Democrat for auditor Adam Edelen talks pension reform, campaign cash and the 'coattail' effect
09/15/2011 07:39 AM
Steps by the legislature and Gov. Steve Beshear’s administration in 2008 to stem rising state pension costs haven’t succeeded in bolstering that system or reducing Kentucky’s debt, said Democratic candidate for state auditor Adam Edelen.
“It’s clearly not enough,” Edelen said at 4:50 into the interview. “Let’s call a spade a spade … My guess is you’ll see the administration work with the legislature on it sometime early in this next term.”
Edelen, the former chief of staff to Gov. Steve Beshear, said the candidates for governor “absolutely” should be talking about how to tackle it.
Republican candidate for governor David Williams, who is the state Senate president, has called for changing the system for future state workers to be more of a 401(k)-style set-up.
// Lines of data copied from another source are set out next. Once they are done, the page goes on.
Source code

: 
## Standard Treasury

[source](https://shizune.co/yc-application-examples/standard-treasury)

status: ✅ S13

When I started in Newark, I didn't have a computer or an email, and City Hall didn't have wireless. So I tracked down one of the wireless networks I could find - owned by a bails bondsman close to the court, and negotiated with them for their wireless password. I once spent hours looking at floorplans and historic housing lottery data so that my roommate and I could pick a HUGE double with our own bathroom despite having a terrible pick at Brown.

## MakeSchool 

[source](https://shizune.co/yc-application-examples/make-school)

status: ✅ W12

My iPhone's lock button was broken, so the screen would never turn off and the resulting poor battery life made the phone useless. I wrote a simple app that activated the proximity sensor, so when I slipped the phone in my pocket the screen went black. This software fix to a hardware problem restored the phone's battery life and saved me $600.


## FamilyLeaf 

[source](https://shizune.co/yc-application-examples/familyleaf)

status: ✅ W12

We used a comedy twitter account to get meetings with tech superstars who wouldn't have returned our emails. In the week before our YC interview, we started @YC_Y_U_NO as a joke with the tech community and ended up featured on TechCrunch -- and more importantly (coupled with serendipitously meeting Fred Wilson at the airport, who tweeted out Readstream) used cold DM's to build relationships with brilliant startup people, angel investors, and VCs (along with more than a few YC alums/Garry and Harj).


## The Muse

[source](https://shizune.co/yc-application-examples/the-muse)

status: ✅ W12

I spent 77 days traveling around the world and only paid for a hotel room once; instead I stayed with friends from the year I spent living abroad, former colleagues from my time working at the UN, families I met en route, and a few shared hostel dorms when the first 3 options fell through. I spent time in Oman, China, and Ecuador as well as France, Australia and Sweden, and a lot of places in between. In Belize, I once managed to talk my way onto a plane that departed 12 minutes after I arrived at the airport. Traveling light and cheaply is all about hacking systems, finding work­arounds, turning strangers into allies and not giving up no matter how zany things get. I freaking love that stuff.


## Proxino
Edelen said “everything should be on the table” but expressed skepticism that switching to a 401(k) — or defined contribution — system would be the right financial move.
“I can’t imagine that the government’s going to be able to provide a match for those who make a 401(k) style contribution,” Edelen said after the 3:00 mark.
Indeed, consultants who looked at the 401(k)-style system said earlier this year that Kentucky would have to pay more money in the coming years to match new employees’ contributions and also pay for current and retired workers’ pensions before the state costs would start going down.
In the second part of the interview, Edelen said he will begin airing television ads “fairly soon.” (1:00 into the second segment)
“I don’t think we’ll hit a million dollars,” Edelen said of his fundraising. Candidates’ campaign finance reports won’t become public until next month.
Edelen, who has narrowly led his Republican opponent John Kemper in the polls, said he didn’t expect that his race would be affected by the results at the top of the ballot with the governor’s race.
“I’m going to give you an answer that probably a lot of people at Democratic headquarters aren’t going to like. The fact is there are no coattails in Kentucky anymore,” Edelen said at 2:40 in the segment.